Print every entry exactly as written and exclude all images.

Stored data entries
----

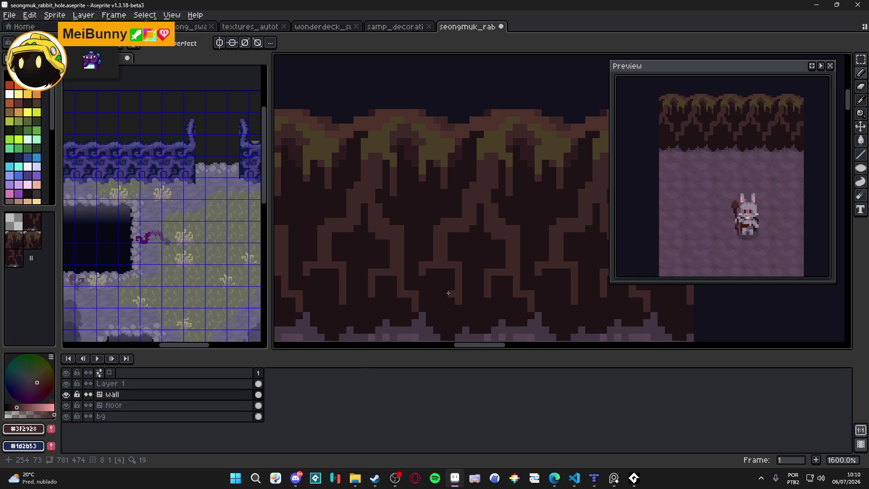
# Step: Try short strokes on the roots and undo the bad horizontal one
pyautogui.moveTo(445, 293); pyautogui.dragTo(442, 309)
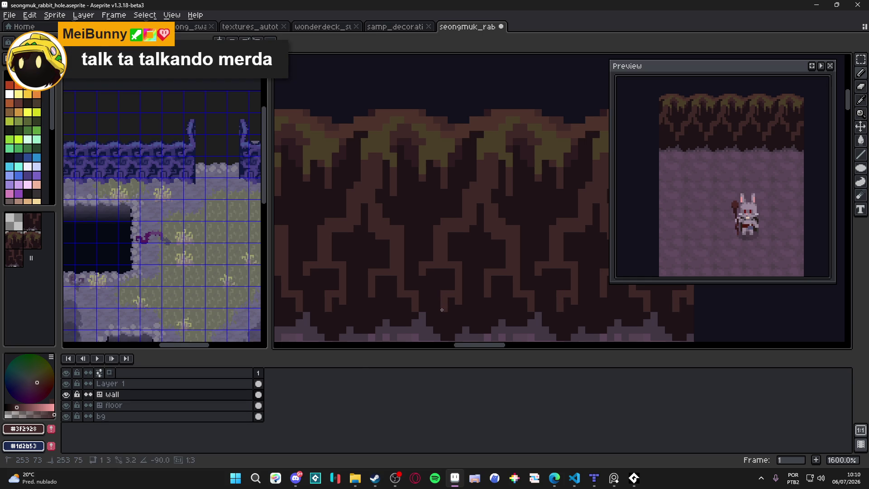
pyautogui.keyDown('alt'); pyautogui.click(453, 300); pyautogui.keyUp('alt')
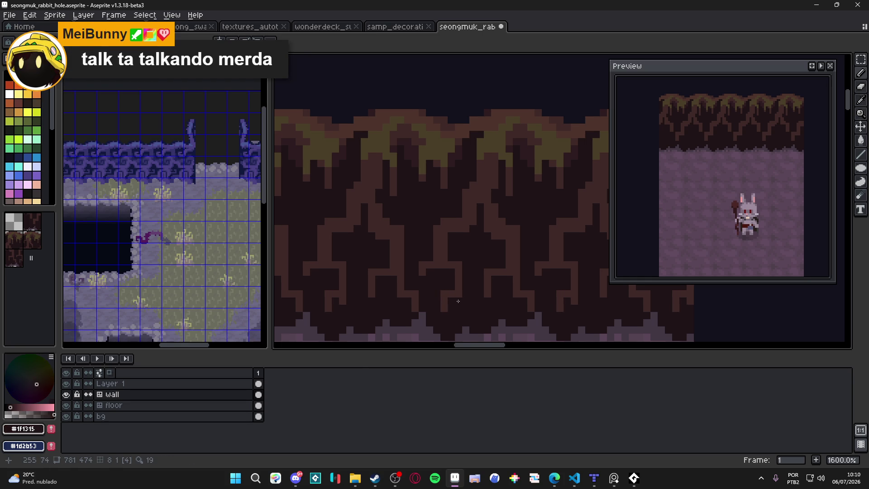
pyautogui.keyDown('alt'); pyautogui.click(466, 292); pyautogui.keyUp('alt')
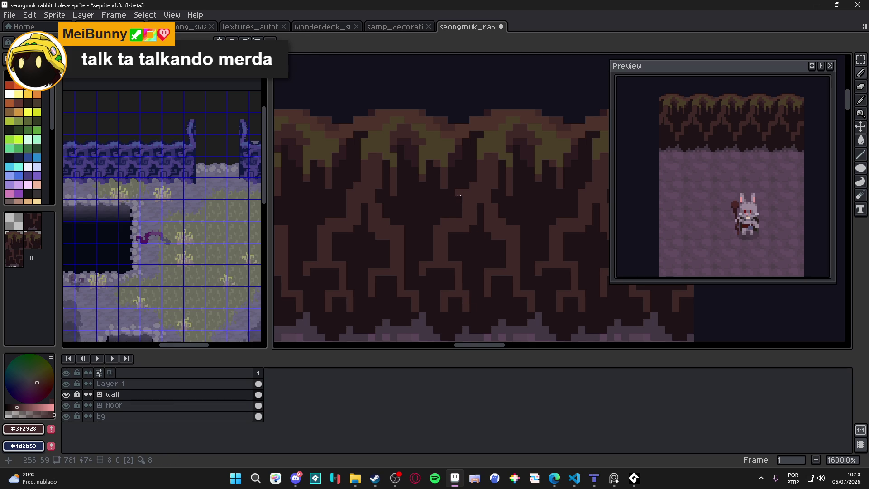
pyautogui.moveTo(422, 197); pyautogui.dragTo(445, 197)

----

Solution for this exercise ::
# Step: Try short strokes on the roots and undo the bad horizontal one
pyautogui.moveTo(445, 293); pyautogui.dragTo(442, 309)
pyautogui.keyDown('alt'); pyautogui.click(453, 300); pyautogui.keyUp('alt')
pyautogui.keyDown('alt'); pyautogui.click(466, 292); pyautogui.keyUp('alt')
pyautogui.moveTo(422, 197); pyautogui.dragTo(445, 197)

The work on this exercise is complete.